FIGS. 3 and 4 are exploded perspective views of third and fourth embodiments of the power transformer according to the present invention.

In the power transformer of FIG. 3, protrusions 10A and 11A are formed on the outer peripheries of the spacers 10 and 11 of the conventional power transformer of FIGS. 7 and 8.

In the power transformer of FIG. 4, portions 5G and 6G are cut out from the halved secondary windings 5, 6 respectively. The cut-out portions 5G and 6G face the leading portions 3A, 3B and 4A, 4B of the halved primary windings 3 and 4 through the spacers 10 and 11, respectively.

The functions and effects of the third and fourth embodiments are the same as those of the first and second embodiments.

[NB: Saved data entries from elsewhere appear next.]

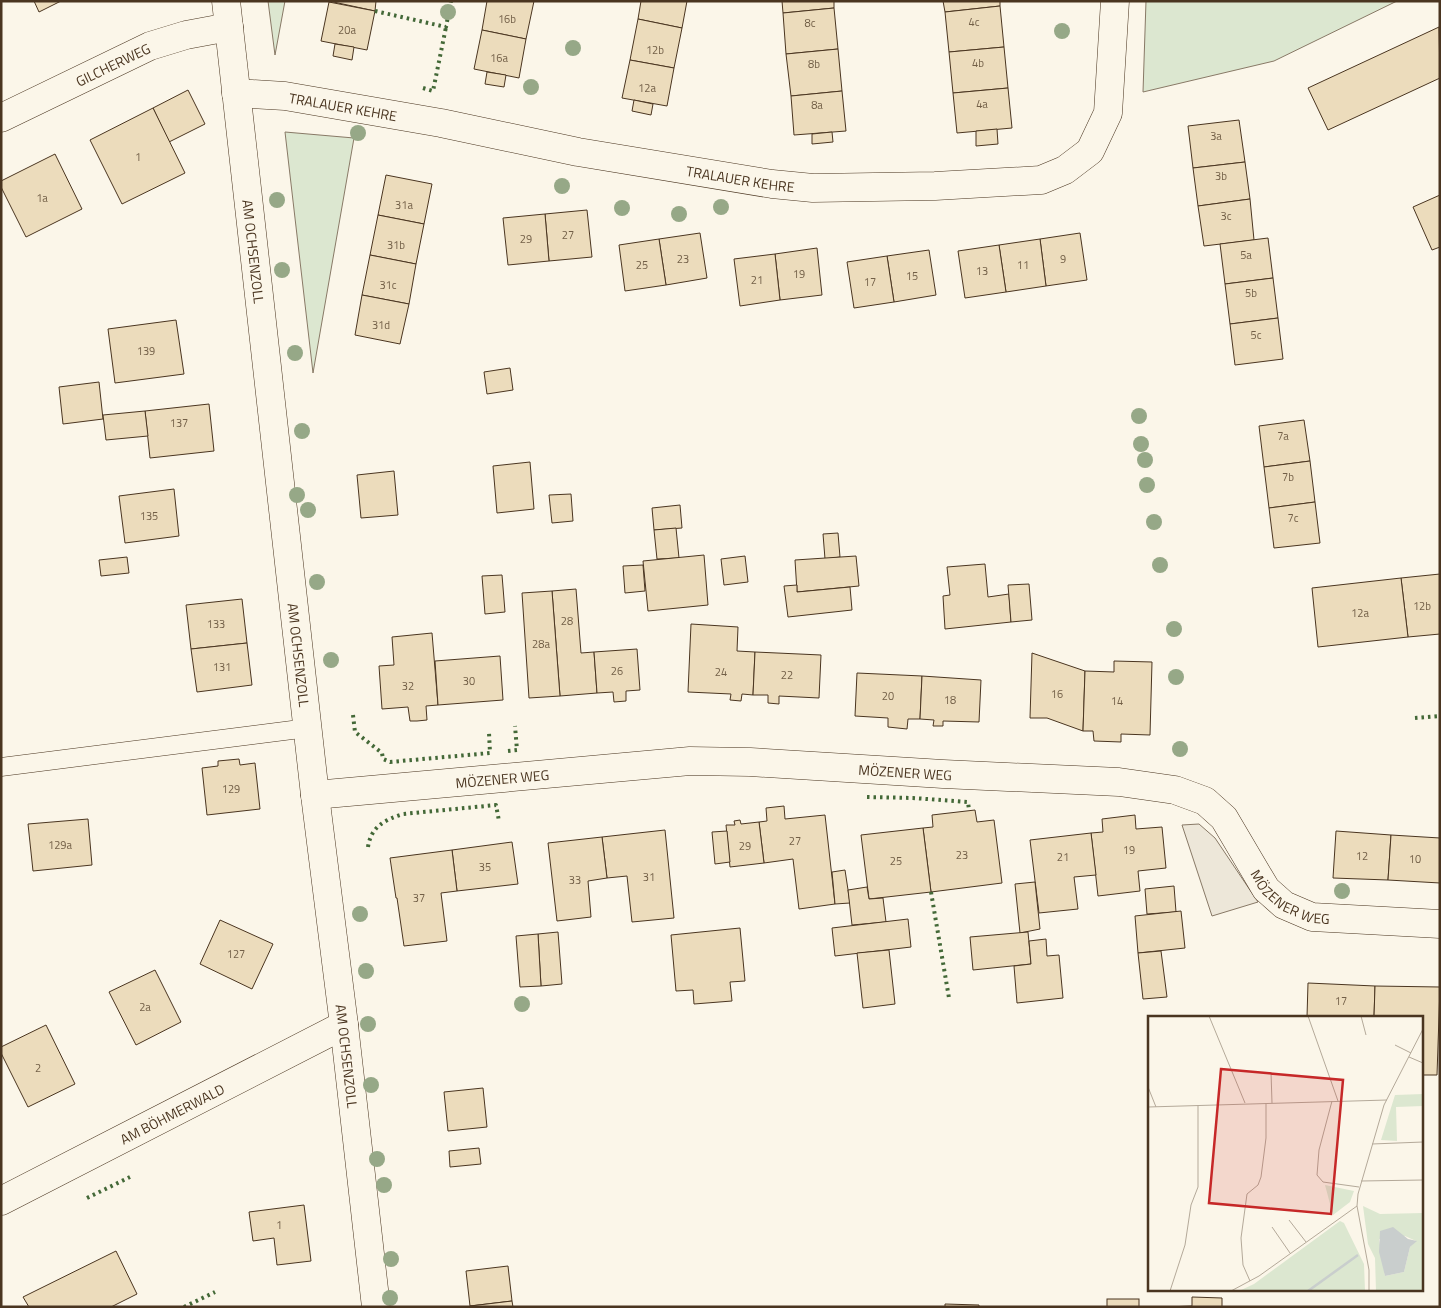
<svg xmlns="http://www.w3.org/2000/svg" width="1441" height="1308" viewBox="0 0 1441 1308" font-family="'Titillium Web',sans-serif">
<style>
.green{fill:#dce7d0;stroke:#887966}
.parking{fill:#ede7d9;stroke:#887966}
.building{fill:#ecdcbc;stroke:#4a3520}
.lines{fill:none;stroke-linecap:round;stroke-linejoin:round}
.service-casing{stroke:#4a3520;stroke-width:19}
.minor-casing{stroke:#4a3520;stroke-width:29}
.service{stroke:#fbf6e9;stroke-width:18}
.minor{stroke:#fbf6e9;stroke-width:28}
.hedge{stroke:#436837;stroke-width:4;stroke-dasharray:2.5 4;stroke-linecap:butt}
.tree{fill:#96a887}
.labels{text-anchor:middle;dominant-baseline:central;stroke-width:4;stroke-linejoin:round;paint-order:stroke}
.number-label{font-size:11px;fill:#725f47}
.street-label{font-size:14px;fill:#4a3520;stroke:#fbf6e9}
.inset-river{fill:none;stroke:#c9cecd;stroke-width:2.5}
.inset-road{fill:none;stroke:#b4a999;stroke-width:1}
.view{fill:#c62828;fill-opacity:0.15;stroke:#c62828;stroke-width:2.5}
.inset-edge{fill:none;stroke:#4a3520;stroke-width:2.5}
</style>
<rect width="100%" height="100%" fill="#fbf6e9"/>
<!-- green -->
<g class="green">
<path d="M268 1H285L275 55Z"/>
<path d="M1146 1H1397L1274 61 1143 92Z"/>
<path d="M285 132 354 138 313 373Z"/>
</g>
<!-- parking -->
<path class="parking" d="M1199 824 1215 838 1258 902 1212 916 1182 825Z"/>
<!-- building -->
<g class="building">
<path d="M34 1H61L39 12Z"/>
<path d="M329 1H376L375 11Z"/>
<path d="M487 1H534L526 39 482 30Z"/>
<path d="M641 1H687L682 28 638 19Z"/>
<path d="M782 1H834V8L783 13Z"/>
<path d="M943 1H1000V6L945 12Z"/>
<path d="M329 2 375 11 367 50 321 41Z"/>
<path d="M1000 6 1004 47 949 52 945 12Z"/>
<path d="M834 8 838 49 786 54 783 13Z"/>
<path d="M638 19 682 28 674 68 630 60Z"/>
<path d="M1439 27 1440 78 1328 130 1308 88Z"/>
<path d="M482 30 526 39 519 78 474 69Z"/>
<path d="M335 44 354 47 352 60 333 56Z"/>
<path d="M1004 47 1008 88 953 93 949 52Z"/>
<path d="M838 49 842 91 791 96 786 54Z"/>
<path d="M630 60 674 68 667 106 622 98Z"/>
<path d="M487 72 506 75 504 87 485 84Z"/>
<path d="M1008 88 1012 128 957 133 953 93Z"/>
<path d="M188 90 205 124 169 142 153 108Z"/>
<path d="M842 91 846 131 794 135 791 96Z"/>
<path d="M634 100 653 104 651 115 632 111Z"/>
<path d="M153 108 185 173 122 204 90 140Z"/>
<path d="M1239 120 1245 162 1193 168 1188 126Z"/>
<path d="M997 129 998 144 976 146V131Z"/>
<path d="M832 132 833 142 812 144V134Z"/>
<path d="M55 154 82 209 26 237 1 187V181Z"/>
<path d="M1245 162 1250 199 1198 206 1193 168Z"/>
<path d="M386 175 432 184 424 224 378 215Z"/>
<path d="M1440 195V247L1432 250 1413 207Z"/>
<path d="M1250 199 1254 240 1204 246 1198 206Z"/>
<path d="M587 210 592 257 549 261 545 214Z"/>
<path d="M545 214 549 261 508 265 503 218Z"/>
<path d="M378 215 424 224 416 264 370 255Z"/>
<path d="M700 233 707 278 666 285 659 239Z"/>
<path d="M1080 233 1087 280 1046 286 1040 239Z"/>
<path d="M1268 238 1273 278 1225 284 1220 244Z"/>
<path d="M659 239 666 285 625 291 619 245Z"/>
<path d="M1040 239 1046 286 1006 292 999 245Z"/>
<path d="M999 245 1006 292 965 298 958 251Z"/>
<path d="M817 248 822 295 780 300 775 254Z"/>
<path d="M929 250 936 295 894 302 887 256Z"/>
<path d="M775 254 780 300 740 306 734 259Z"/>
<path d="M370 255 416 264 409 304 362 295Z"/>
<path d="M887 256 894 302 854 308 847 262Z"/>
<path d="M1273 278 1278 318 1230 324 1225 284Z"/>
<path d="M362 295 409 304 400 344 355 335Z"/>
<path d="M1278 318 1283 359 1235 365 1230 324Z"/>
<path d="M176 320 184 374 115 383 108 329Z"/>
<path d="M510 368 513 390 487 394 484 372Z"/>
<path d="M99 382 103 419 63 424 59 387Z"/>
<path d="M209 404 214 451 150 458 145 411Z"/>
<path d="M145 411 148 436 106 440 103 415Z"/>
<path d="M1304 420 1310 461 1264 467 1259 426Z"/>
<path d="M1310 461 1315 502 1269 508 1264 467Z"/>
<path d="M530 462 534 509 497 513 493 466Z"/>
<path d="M394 471 398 515 361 518 357 475Z"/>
<path d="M174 489 179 536 125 543 119 496Z"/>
<path d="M571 494 573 521 552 523 549 495Z"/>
<path d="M1315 502 1320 543 1274 548 1269 508Z"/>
<path d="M680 505 682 528 654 530 652 508Z"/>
<path d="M676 528 679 558 657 559 654 530Z"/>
<path d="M838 533 840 557 825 559 823 534Z"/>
<path d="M704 555 708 605 648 611 643 561Z"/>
<path d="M745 556 748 582 724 585 721 559Z"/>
<path d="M856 556 859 586 797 592 795 560Z"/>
<path d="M127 557 129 573 101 576 99 560Z"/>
<path d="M985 564 988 597 1009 594 1011 622 945 629 943 596 950 595 947 567Z"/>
<path d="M643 565 645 591 625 593 623 566Z"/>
<path d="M1440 574V634L1408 637 1401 578Z"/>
<path d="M502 575 505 612 485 614 482 576Z"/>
<path d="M1401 578 1408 637 1318 647 1312 588Z"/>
<path d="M1029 584 1032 620 1011 622 1008 585Z"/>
<path d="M797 585V592L850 587 852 610 788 617 784 586Z"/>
<path d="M576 589 581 653 594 652 597 693 560 696 552 591Z"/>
<path d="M552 591 560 696 529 698 522 593Z"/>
<path d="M242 599 247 643 191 649 186 605Z"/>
<path d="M691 624 738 627 737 651 755 652 753 695 742 694 741 701 730 700 731 694 688 692Z"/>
<path d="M432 633 438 705 426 706 427 720 417 721H410L408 707 382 709 379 666 394 665 392 637Z"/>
<path d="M247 643 252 685 197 692 191 649Z"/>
<path d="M637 649 640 690 626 691V701L614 702 613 692 597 693 594 652Z"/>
<path d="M755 652 821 655 819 698 779 696V704L768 703V695H753Z"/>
<path d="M1032 653 1085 671 1083 731 1047 718H1030Z"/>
<path d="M500 656 503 700 438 705 435 661Z"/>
<path d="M1114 661 1152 662 1150 735 1121 734V742L1094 741 1093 731H1083L1085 671 1114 672Z"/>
<path d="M857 673 922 676 920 719H908L907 729 888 727V718L855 716Z"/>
<path d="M922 676 981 680 979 722 943 721V726H933L934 720 920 719Z"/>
<path d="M239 759 240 765 255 763 260 809 207 815 202 768 218 766V761Z"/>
<path d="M784 806 785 819 825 815 835 904 799 909 793 859 764 863 759 822 767 821 766 808Z"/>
<path d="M975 810 977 822 994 820 1002 883 931 892 923 828 933 827 932 815Z"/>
<path d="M1135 815 1136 829 1162 827 1166 868 1138 871 1140 891 1098 896 1091 833 1103 832 1102 819Z"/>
<path d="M88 819 92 865 33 871 28 824Z"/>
<path d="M740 820 741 824 759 822 764 863 730 867 726 825H735L734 821Z"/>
<path d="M923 828 931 892 869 899 861 835Z"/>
<path d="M665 830 674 918 632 922 627 876 607 878 602 837Z"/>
<path d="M727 831 730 862 715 864 712 832Z"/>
<path d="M1336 831 1391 835 1388 880 1333 878Z"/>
<path d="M1091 833 1096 875 1074 877 1078 909 1039 913 1030 840Z"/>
<path d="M1391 835 1440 838V883L1388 880Z"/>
<path d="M602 837 607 878 588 881 591 917 557 921 548 843Z"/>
<path d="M512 842 518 884 457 891 452 850Z"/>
<path d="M452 850 457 891 441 893 447 941 404 946 397 898H396L390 858Z"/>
<path d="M845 870 850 903 835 904 832 872Z"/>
<path d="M1035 882 1040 929 1020 933 1015 884Z"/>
<path d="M1174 886 1176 912 1147 914 1145 889Z"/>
<path d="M867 887 869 899 883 898 886 922 852 925 848 890Z"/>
<path d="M1181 911 1185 948 1138 953 1135 916Z"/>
<path d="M908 919 911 947 835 956 832 928Z"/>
<path d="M220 920 273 944 252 989 200 964Z"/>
<path d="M740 928 745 981 730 982 732 1001 694 1004 693 990 676 991 671 935Z"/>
<path d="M558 932 562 984 541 986 538 934Z"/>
<path d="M1028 932 1031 964 973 970 970 937Z"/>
<path d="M538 934 541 986 520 987 516 936Z"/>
<path d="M1046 939 1047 956 1059 955 1063 998 1017 1003 1014 966 1031 964 1029 941Z"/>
<path d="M889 950 895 1004 863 1008 857 953Z"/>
<path d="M1161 951 1167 997 1143 999 1138 953Z"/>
<path d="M155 970 181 1022 136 1045 109 992Z"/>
<path d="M1308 983 1375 986 1374 1017H1307Z"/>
<path d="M1375 986 1440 987 1437 1075H1422V1017H1374Z"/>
<path d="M46 1025 75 1084 28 1107 1 1053V1047Z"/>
<path d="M483 1088 487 1127 448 1131 444 1092Z"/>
<path d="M479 1148 481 1164 450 1167 449 1151Z"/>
<path d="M304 1205 311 1261 277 1265 274 1238 253 1241 249 1212Z"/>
<path d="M116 1251 137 1294 111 1307H29L23 1297Z"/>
<path d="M508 1266 512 1301 470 1306 466 1271Z"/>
<path d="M1192 1297 1222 1298V1307H1166L1192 1306Z"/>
<rect x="1107" y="1299" width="32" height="8"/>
<path d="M512 1301 513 1307H470V1306Z"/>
<path d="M945 1304 979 1305V1307H945Z"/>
</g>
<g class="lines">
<!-- service casing -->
<g class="service-casing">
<path id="service" d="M1 767 308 728"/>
</g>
<!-- minor casing -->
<g class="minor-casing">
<g id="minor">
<path id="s1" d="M226 1 315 795 344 1025 376 1307"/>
<path id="s2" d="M236 93 285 96 441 123 578 152 772 184 813 188 935 186 1041 180 1065 170 1090 151 1108 113 1115 1"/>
<path id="s3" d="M1 118 150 46 186 35 229 27"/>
<path id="s4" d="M315 795 690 761 750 762 943 774 1119 782 1175 790 1205 801 1224 818 1266 889 1284 905 1312 917 1440 924"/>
<path id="s5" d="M1 1201 344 1025"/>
</g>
</g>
<!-- service -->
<use href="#service" class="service"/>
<!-- minor -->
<use href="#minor" class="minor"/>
<!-- hedge -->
<g class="hedge">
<path d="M375 11 446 27 451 1"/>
<path d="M423 88 433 91 446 27"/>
<path d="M353 715 355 732 382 753 383 759 390 762 490 753 489 733"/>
<path d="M1415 718 1440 716"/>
<path d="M508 751 517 750 515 726"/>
<path d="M867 797 913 798 968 802 969 810"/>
<path d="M368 847C371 827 384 820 403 814L496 805 499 821"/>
<path d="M931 892 949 998"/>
<path d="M87 1198 130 1177"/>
<path d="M184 1307 215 1292"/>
</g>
</g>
<!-- trees -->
<g class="tree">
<circle cx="448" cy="12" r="8"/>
<circle cx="1062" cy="31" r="8"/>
<circle cx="573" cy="48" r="8"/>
<circle cx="531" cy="87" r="8"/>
<circle cx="358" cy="133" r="8"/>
<circle cx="562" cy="186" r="8"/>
<circle cx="277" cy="200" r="8"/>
<circle cx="721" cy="207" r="8"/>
<circle cx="622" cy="208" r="8"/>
<circle cx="679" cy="214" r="8"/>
<circle cx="282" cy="270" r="8"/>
<circle cx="295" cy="353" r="8"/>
<circle cx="1139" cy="416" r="8"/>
<circle cx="302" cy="431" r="8"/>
<circle cx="1141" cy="444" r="8"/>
<circle cx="1145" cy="460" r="8"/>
<circle cx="1147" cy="485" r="8"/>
<circle cx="297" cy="495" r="8"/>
<circle cx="308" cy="510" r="8"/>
<circle cx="1154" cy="522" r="8"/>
<circle cx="1160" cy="565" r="8"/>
<circle cx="317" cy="582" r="8"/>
<circle cx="1174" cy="629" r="8"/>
<circle cx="331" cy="660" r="8"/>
<circle cx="1176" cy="677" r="8"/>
<circle cx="1180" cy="749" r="8"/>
<circle cx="1342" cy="891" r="8"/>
<circle cx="360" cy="914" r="8"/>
<circle cx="366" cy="971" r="8"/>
<circle cx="522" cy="1004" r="8"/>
<circle cx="368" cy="1024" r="8"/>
<circle cx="371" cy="1085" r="8"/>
<circle cx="377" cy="1159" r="8"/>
<circle cx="384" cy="1185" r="8"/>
<circle cx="391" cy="1259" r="8"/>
<circle cx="390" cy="1298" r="8"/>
</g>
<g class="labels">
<!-- number labels -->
<g class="number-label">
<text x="507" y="19">16b</text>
<text x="974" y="22">4c</text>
<text x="810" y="23">8c</text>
<text x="347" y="30">20a</text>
<text x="655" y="50">12b</text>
<text x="499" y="58">16a</text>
<text x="978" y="63">4b</text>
<text x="814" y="64">8b</text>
<text x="647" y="88">12a</text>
<text x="982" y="104">4a</text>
<text x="817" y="105">8a</text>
<text x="1216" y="136">3a</text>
<text x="138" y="157">1</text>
<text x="1221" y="176">3b</text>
<text x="42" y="198">1a</text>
<text x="404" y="205">31a</text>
<text x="1226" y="216">3c</text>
<text x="568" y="235">27</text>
<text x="526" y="239">29</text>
<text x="396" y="245">31b</text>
<text x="1246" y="255">5a</text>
<text x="683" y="259">23</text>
<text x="1063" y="259">9</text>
<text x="642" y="265">25</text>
<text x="1023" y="265">11</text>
<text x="982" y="271">13</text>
<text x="799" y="274">19</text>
<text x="912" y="276">15</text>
<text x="757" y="280">21</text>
<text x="870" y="282">17</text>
<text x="388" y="285">31c</text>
<text x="1251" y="293">5b</text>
<text x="381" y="325">31d</text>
<text x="1256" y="335">5c</text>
<text x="146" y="351">139</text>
<text x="179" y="423">137</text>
<text x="1283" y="436">7a</text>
<text x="1288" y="477">7b</text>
<text x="149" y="516">135</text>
<text x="1293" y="518">7c</text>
<text x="1422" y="606">12b</text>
<text x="1360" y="613">12a</text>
<text x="567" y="621">28</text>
<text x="216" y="624">133</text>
<text x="541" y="644">28a</text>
<text x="222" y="667">131</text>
<text x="617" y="671">26</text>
<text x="721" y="672">24</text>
<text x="787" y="675">22</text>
<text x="469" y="681">30</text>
<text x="408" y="686">32</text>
<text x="1057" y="694">16</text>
<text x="888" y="696">20</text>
<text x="950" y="700">18</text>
<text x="1117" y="701">14</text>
<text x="231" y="789">129</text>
<text x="795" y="841">27</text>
<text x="60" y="845">129a</text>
<text x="745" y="846">29</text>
<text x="1129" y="850">19</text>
<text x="962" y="855">23</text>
<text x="1362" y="856">12</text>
<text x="1063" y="857">21</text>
<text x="1415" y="859">10</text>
<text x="896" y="861">25</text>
<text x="485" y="867">35</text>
<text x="649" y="877">31</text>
<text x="575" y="880">33</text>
<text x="419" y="898">37</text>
<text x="236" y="954">127</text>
<text x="1341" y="1001">17</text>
<text x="145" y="1007">2a</text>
<text x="38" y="1068">2</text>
<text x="279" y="1225">1</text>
</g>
<!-- street labels -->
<g class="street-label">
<text stroke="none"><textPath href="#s3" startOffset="124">GILCHERWEG</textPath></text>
<text stroke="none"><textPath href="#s2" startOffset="108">TRALAUER KEHRE</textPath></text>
<text stroke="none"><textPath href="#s2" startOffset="512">TRALAUER KEHRE</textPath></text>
<text stroke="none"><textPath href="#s1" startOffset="252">AM OCHSENZOLL</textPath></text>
<text stroke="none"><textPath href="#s1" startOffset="658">AM OCHSENZOLL</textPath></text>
<text stroke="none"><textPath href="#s4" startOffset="592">MÖZENER WEG</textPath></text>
<text stroke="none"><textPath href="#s4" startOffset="188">MÖZENER WEG</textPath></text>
<text stroke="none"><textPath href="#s4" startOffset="1028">MÖZENER WEG</textPath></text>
<text stroke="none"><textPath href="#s1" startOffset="1062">AM OCHSENZOLL</textPath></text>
<text stroke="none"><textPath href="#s5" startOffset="192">AM BÖHMERWALD</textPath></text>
</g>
</g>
<!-- overview -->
<g transform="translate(1148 1016)">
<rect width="275" height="275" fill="#fbf6e9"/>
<path d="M275 78V90L248 91 249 125 233 124 247 79ZM177 169 206 175 202 186 185 199ZM215 190 232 198 275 197V275H228L227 242 220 228ZM257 220 268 225 262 231 256 256 237 260 231 223ZM192 205 196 207 216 248 217 275H91L106 268Z" fill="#dce7d0" fill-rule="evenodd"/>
<path d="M245 211 260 223 269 225 262 231 256 256 237 260 231 236 232 215Z" fill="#c9cecd"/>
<path class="inset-river" d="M160 275 210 239"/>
<path class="inset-road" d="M61 0 97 87M160 0 190 85M213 0 218 19M247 29 263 37M261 41 275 47M123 56 124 87M0 71 8 91M184 85 171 134 169 159 175 166 211 171M0 91 239 84M224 128 275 126M213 165 275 164M141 204 158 226M124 211 142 237M102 265 95 249 93 222 99 178 110 169 113 161 118 122V87M22 275 37 229 43 189 50 171V89M83 275 111 260 209 190M221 275V254L209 190 210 178 236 89 275 13"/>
<path class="view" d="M73 53 195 64 183 198 61 187Z"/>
<rect width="275" height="275" class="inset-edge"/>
</g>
<!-- border -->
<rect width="1441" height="1308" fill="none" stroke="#4a3520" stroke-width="5"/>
</svg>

According to the present invention, defective insulation is prevented and the reliability of the power transformer is improved since the insulation layers formed on the leading portions of the primary winding is not damaged by the burrs left on the cut surface of the secondary winding.

Claims

1. A power transformer, comprising:

a pair of cores, each having a protruding portion and a wiring storage portion surrounding the protruding portion, said cores being arranged such that the protruding portions and the wiring storage portions face against each other;

at least one primary winding formed of a spirally wound flat ring having a pair of primary leading portions;

at least one secondary winding formed of a flat plate and having a cut-out portion at a periphery of the flat plate, said cut-out portion being located under the flat ring near the primary leading portions when the power transformer is assembled so that an edge of the flat plate for the cut-out portion does not cause damage to the primary leading portions;

at least one spacer interposed between the flat ring and the flat plate; and

an insulation member mounted in the wiring storage portions of the cores for housing the flat ring, the flat plate and the at least one spacer for insulating the flat ring and the flat plate, said insulation member insulating the housed primary winding and the secondary winding from the cores and having an opening for allowing the primary leading portions to pass therethrough.

2. A power transformer according to claim 1, wherein said flat ring, flat plate and at least one spacer have substantially same sizes, said cut-out portion being located under the spacer.

3. A power transformer according to claim 1, wherein said at least one primary winding is formed of two primary winding sections; and said at least one secondary winding is formed of two secondary winding sections, each secondary winding section being formed of a flat plate section and having a cut-out section at a periphery of the flat plate section, each of the spacers being situated between the primary winding section and the secondary winding section.

4. A power transformer according to claim 1, wherein said primary leading portions of the spirally wound flat ring have insulation layers, said insulation layers being protected from damage by the edge of the flat plate.